Oggetto del Consiglio n. 79 del 26 febbraio 1975 - Verbale
OGGETTO N. 79/75 - ORDINE DEL GIORNO CONCERNENTE L'INSERIMENTO DELLA "PIANA DI AOSTA" NEL TERRITORIO DELLA 4^ COMUNITÀ MONTANA. (REIEZIONE)
Ordine del giorno
Il Consiglio Regionale della Valle d'Aosta, riunito in data 25 febbraio 1975 per la discussione dell'oggetto n. 6 iscritto all'ordine del giorno "Disegno di legge regionale n. 97, presentato dalla Giunta il 14 febbraio 1975, concernente: Approvazione del bilancio di previsione della Regione Autonoma Valle d'Aosta per l'anno finanziario 1975";
vista la legge regionale 5 aprile 1973, n. 13: "Norme sulla istituzione e sul funzionamento delle Comunità Montane" e la legge nazionale 23 luglio 1952, n. 991: "Provvedimenti in favore dei territori montani" e gli articoli 1 - 14 - 15 della suddetta legge;
considerato che un serio piano di sviluppo della 4^ Comunità Montana non può essere elaborato senza tener conto della esistenza e delle esigenze della "piana di Aosta";
invita
la Giunta Regionale a predisporre tutti gli opportuni provvedimenti atti all'inserimento della "piana di Aosta" nella 4^ Comunità Montana.
F.to: Chincheré
Caveri (U.V.) - Passiamo all'ordine del giorno n. 3, che riguarda la "piana di Aosta" in relazione alla Quarta Comunità Montana. La parola al Presidente della Giunta.

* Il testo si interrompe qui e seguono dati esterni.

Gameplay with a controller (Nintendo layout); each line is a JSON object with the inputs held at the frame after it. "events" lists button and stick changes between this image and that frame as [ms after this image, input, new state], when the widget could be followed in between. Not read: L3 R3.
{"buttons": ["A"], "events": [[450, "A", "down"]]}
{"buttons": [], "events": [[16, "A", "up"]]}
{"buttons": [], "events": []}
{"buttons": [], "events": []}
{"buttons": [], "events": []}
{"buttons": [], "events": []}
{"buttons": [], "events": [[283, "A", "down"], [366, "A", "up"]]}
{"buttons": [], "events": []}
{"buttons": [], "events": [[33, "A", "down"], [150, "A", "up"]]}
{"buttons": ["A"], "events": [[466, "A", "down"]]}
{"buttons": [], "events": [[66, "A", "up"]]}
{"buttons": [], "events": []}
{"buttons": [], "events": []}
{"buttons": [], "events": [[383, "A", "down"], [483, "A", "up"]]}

Andrione (U.V.) - Per quanto ho già riferito in precedenza, la Giunta regionale invita il Consiglio a votare contro quest'ordine del giorno per quanto riguarda l'inserimento della piana di Aosta nella Quarta Comunità Montana, sempre che siano rivisti sia i concetti della legge nazionale in materia di Comunità Montana e cioè il concetto che parla di riequilibrio della montagna nei confronti della pianura, sia i concetti della legge regionale, certo di difficile lettura ma comunque legge regionale. In questo momento non sembra opportuno l'inserimento di quello che si chiama nuovamente il golfo di Aosta nella Quarta Comunità di montagna in quanto stravolgerebbe completamente la stessa Comunità.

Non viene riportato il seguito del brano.